Cross your fingers but don’t hold your breath

boy turns blue holding breath
don’t hold your breath

One thing I’ve learnt over the last eight years of writing, and submitting what I’ve written to publishers, is not to hold my breath while waiting for a reply.

Publishing houses are extremely busy places and though our manuscripts are our precious, darling children and “‘works of genius” that should be read immediately before we pull out all our hair; the reality is that even requested materials are put into a huge pile and set to one side while the real business of getting already contracted books ready for publication is done. Editors read through the pile mostly in their FREE time, on the bus, on weekends, late at night. Which begs the question – do these poor buggers ever get to read a book they really like?
Meantime, we writers sit at home, checking emails as if we have obssessive compulsive disorder, jumping whenever the phone rings, nerves churning in our bellies, full of hope and doubt, grandiose fantasies of super best selling stardom and thoughts of throwing in the towel.
For me, the best cure for “Waiting to Hear” angst is to get stuck into the next project (which is maybe why I have quite a pile of manuscripts to send out!).
Fave suggests sending several different pieces out at once, so you’re not just focussed on one. W’hatever you do, stay busy.
Be hopeful. Dream big. But know that whichever way the penny eventually falls you’re going to be okay. The world doesn’t crumble into a heap with a rejection. Keep redrafting and searching for the perfect beholder of your work.In this business, everything takes a lot of time. Be patient.
Keep your fingers crossed. Just don’t hold your breath.
Write like furies everyone!
Love
Edwina

THE WAITING PLACE

OH THE PLACES YOU’LL GO

(0r some advice on life and writing)

 by Dr. Seuss

You can get so confused

That you’ll start in to race

Down long wiggled roads at a break necking pace

And grind on for miles across wierdish wild space

Headed, I fear, towards a most useless place.

The Waiting Place…

…for people just waiting.

Waiting for a train to go

Or a bus to come, of a plane to go

Or the mail to come, or the rain to go

Or the phone to ring, or the snow to snow

Or waiting around for a Yes of No

Or waiting for their hair to grow.

Everyone is just waiting.

Waiting for the fish to bite

Or waiting for wind to fly a kite

Or waiting around for Friday night

Or waiting, perhaps, for their Uncle Jake

Or a pot to boil, or a Better Break

Or a string of pearls, or a pair of pants

Or a wig with curls, or Another Chance.

Everyone is just waiting.

NO!

That’s not for you!

Somehow you’ll escape

All that waiting and staying.

You’ll find the right places

Where Boom Bands are playing.

With banners flip-flapping,

Once more you’ll ride high!

Ready for anything under the sky.

Hope that helps all of you out there waiting.

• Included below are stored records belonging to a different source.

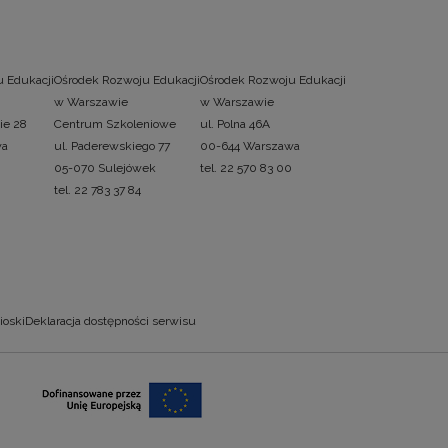
 Edukacji
Ośrodek Rozwoju Edukacji
Ośrodek Rozwoju Edukacji
w Warszawie
w Warszawie
ie 28
Centrum Szkoleniowe
ul. Polna 46A
wa
ul. Paderewskiego 77
00-644 Warszawa
05-070 Sulejówek
tel. 22 570 83 00
tel. 22 783 37 84
ioski
Deklaracja dostępności serwisu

Waiting to hear back from agents, editors, publishers and readers about your work, whether it’s a yes or no, enthusiasm or polite dismissal, can be the most difficult part of a writer’s work. The trick is letting go of urgency, letting go of impatience and most of all , letting of any expectations for specific outcomes for our work. In order not to be endlessly distracted and hurt by the constant round of submissions and waiting we have to find a way to release those expectations and just keep on writing, because that’s what we do. Because we love it and find enough joy in the work itself to keep on going.

Easier said than done. But worth a try. Keep writing.

Even when we’re stuck in the dreaded “Waiting Place.”